*Text extract*:
......
4. Geomechanical and Geochemical Aspects of CCS in Depleted Hydrocarbon Reservoirs and Deep Saline Aquifers

Geological carbon storage (GCS), the subsurface storage phase of CCS, is becoming a crucial way to tackle greenhouse gas emissions, which involves injecting supercritical CO2 into a geological formation, including saline aquifers, depleted oil and gas reservoirs, and unmineable coal mines, at a depth of 800 m or more [196,197]. CO2 can also be stored in hydrates, where it will be trapped as a solid hydrate crystal under high-pressure and low-temperature conditions in deep ocean sediments [198]. CO2-EOR (CO2 Enhanced Oil Recovery) is another mechanism for long-term CO2 storage, where 30–50% of the injected CO2 will permanently be stored and result in a 63% net reduction in CO2 emissions for every barrel of oil produced [199].
Due to their proven storage capacity, widespread availability, and sufficient depth, deep saline aquifers and depleted hydrocarbon reservoirs are the most promising geological formations for large-scale CO2 sequestration. Depleted hydrocarbon reservoirs have well-documented geological properties and well-established infrastructure, which is helpful in the management and monitoring of prolonged CO2 storage [200,201]. For these underground geological storage sites, a rigorous understanding of the geomechanical and geochemical aspects plays a vital role in ensuring efficient and safe CO2 storage.
......
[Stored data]
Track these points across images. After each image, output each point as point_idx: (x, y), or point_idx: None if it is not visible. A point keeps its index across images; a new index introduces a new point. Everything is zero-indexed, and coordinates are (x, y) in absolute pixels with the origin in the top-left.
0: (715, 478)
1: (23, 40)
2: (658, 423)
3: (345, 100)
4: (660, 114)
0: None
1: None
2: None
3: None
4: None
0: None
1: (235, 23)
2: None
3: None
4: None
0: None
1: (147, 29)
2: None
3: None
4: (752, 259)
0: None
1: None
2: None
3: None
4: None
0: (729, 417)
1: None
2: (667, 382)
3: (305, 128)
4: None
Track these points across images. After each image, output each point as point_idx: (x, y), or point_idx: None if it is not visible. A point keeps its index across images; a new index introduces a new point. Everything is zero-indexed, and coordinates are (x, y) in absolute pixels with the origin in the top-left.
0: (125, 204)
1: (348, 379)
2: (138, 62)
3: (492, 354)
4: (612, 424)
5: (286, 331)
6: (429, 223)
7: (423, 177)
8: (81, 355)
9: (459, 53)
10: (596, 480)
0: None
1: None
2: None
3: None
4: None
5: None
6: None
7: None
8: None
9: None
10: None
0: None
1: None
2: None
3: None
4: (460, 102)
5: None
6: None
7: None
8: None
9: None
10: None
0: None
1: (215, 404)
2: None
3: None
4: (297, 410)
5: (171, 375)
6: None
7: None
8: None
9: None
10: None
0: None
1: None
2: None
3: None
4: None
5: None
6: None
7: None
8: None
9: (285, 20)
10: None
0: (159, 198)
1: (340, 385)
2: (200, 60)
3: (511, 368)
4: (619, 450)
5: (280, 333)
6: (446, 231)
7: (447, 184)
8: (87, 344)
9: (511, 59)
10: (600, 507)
......
*What you will do*:
(A) Reproduce the passage of the carbon storage text from "Geological carbon storage" to "oil produced [199].".
(B) According to the carbon storage text, what share of the CO2 injected during CO2-EOR is permanently stored?
(C) Carry the carbon storage text forward from its final sentence.

*Answers to the exercises*:
(A)
Geological carbon storage (GCS), the subsurface storage phase of CCS, is becoming a crucial way to tackle greenhouse gas emissions, which involves injecting supercritical CO2 into a geological formation, including saline aquifers, depleted oil and gas reservoirs, and unmineable coal mines, at a depth of 800 m or more [196,197]. CO2 can also be stored in hydrates, where it will be trapped as a solid hydrate crystal under high-pressure and low-temperature conditions in deep ocean sediments [198]. CO2-EOR (CO2 Enhanced Oil Recovery) is another mechanism for long-term CO2 storage, where 30–50% of the injected CO2 will permanently be stored and result in a 63% net reduction in CO2 emissions for every barrel of oil produced [199].

(B) 30–50% of the injected CO2 is permanently stored.

(C)
4.1. Geomechanical Aspects

Even though the idea of storing CO2 in deep saline aquifers and depleted reservoirs is a promising solution to the mitigation of greenhouse gas emissions, concerns exist regarding geomechanical risks due to pore pressure buildup from CO2 injection, unless a comprehensive site characterization, monitoring, and pressure management strategy is implemented. These risks consist of loss of rock, caprock failure, well integrity, leakage of CO2, unwanted reactivation of existing faults, surface uplift, and seismicity, which lead to environmental issues and a loss of public trust in CCS projects [202,203]. Thus, studying the geomechanical aspects of the process is essential to ensure safe and long-term CO2 storage. Geomechanical analysis examines how the storage formation physically behaves under stress. This includes assessing the reliability and strength of the caprock, analyzing in situ stress conditions, checking for wellbore stability, and identifying any risk of fault movement or induced seismicity. It also considers how CO2 may chemically interact with surrounding rock, potentially altering the mechanical properties of the formation over time [204,205].
The primary geomechanical processes involved in geologic carbon storage are illustrated in Figure 12 below. The upper figure represents the pressure buildup caused by CO2 injection, and the lower parts show the geomechanical changes at the storage site as a result of this pressure buildup. As shown, the geomechanical effects occur not only at the injection area but also well beyond the boundaries of the CO2 plume, where the pressure and temperature are changed, resulting in a change in effective stress in the surrounding rock. The change in stress results in deformation and affects the porosity and permeability of the storage site. The change in pore pressure and stress in the storage site can compromise the caprock integrity, which leads to fault reactivation and induced seismicity [205,206].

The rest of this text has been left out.